▸ Activity 1: List every person the report on Covid-19 in Jharkhand's villages names.
▸ Activity 2: Copy the passage of the Jharkhand report that lies between "In Koderma district’s" and "turned on him.", inclusive.

▸ Text:
=======

As the pandemic’s second wave knocks on the door of rural India, Jharkhand’s villages have found themselves scrambling for these key requirements.
The heads of panchayats from the state’s 24 districts raised these red flags in a series of virtual meetings with the government and among themselves. The Indian Express was a part of some of these meetings where these mukhiyas sent out a grim warning: “Covid has reached the villages.”
Jharkhand has been hit hard by the pandemic. The state has a weekly positivity rate of around 12 per cent and an active caseload of 48, 468. In the last 44 days, it has seen a four-fold increase in Covid-19 deaths—around from 1,113 on March 31 this year to 4,290 deaths on May 14.
But in several meetings, the mukhiyas have said the state may be undercounting the number of Covid deaths in many villages.
At a virtual meeting with the Panchayati Raj Department and NGOs on May 12, Patel Kumar Mahato of Bokaro’s Murhulsudi Panchayat said there were no medicines in the Community Health Centre. Mahato, who was himself ill, said: “There is no paracetamol in our CHC. Every household has fever.”
Lack of doctors is a major concern for the state, with some districts engaging quacks to fight vaccine hesitancy and administer basic medicines.
But compounding this are issues in the last-mile delivery of medicines and pulse oximeters.
The state Health Department has written several letters to Deputy Commissioners on the distribution of home isolation kits comprising masks, essential medicines and oximeters. This has remained only on paper, with only a handful of panchayats receiving them.
In Koderma district’s Pipradih panchayat, meanwhile, mukhiya Dheeraj Kumar’s main worry is vaccine hesitancy. His 45-year-old cousin died after the first dose. Since then, he said, residents have turned on him.
Additional Chief Secretary (Health) Arun Singh said: “We will get the first tranche of pulse oximeters shortly and we will deliver it to them. On medicines, we have given money to the districts which need to supply it to them.” But issues remain.
Many people have been diagnosed with typhoid in absence of test reports. As of May 14, the state had more than 13,000 Covid-19 test backlogs.

=======

▸ Dataset extract:
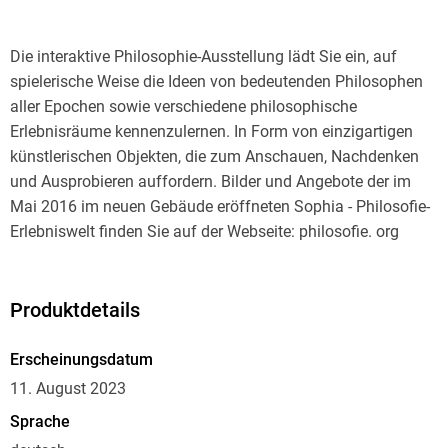
Die interaktive Philosophie-Ausstellung lädt Sie ein, auf
spielerische Weise die Ideen von bedeutenden Philosophen
aller Epochen sowie verschiedene philosophische
Erlebnisräume kennenzulernen. In Form von einzigartigen
künstlerischen Objekten, die zum Anschauen, Nachdenken
und Ausprobieren auffordern. Bilder und Angebote der im
Mai 2016 im neuen Gebäude eröffneten Sophia - Philosofie-
Erlebniswelt finden Sie auf der Webseite: philosofie. org
Produktdetails
Erscheinungsdatum
11. August 2023
Sprache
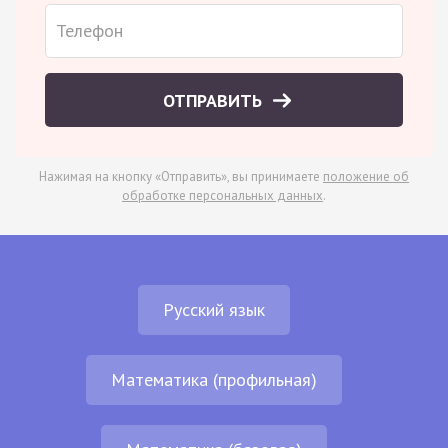
ОТПРАВИТЬ
Нажимая на кнопку «Отправить», вы принимаете
положение об
обработке персональных данных
.
Русский язык
Математика (профильная)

=======

▸ Task answer 1: Patel Kumar Mahato, Dheeraj Kumar, Arun Singh

▸ Task answer 2:
In Koderma district’s Pipradih panchayat, meanwhile, mukhiya Dheeraj Kumar’s main worry is vaccine hesitancy. His 45-year-old cousin died after the first dose. Since then, he said, residents have turned on him.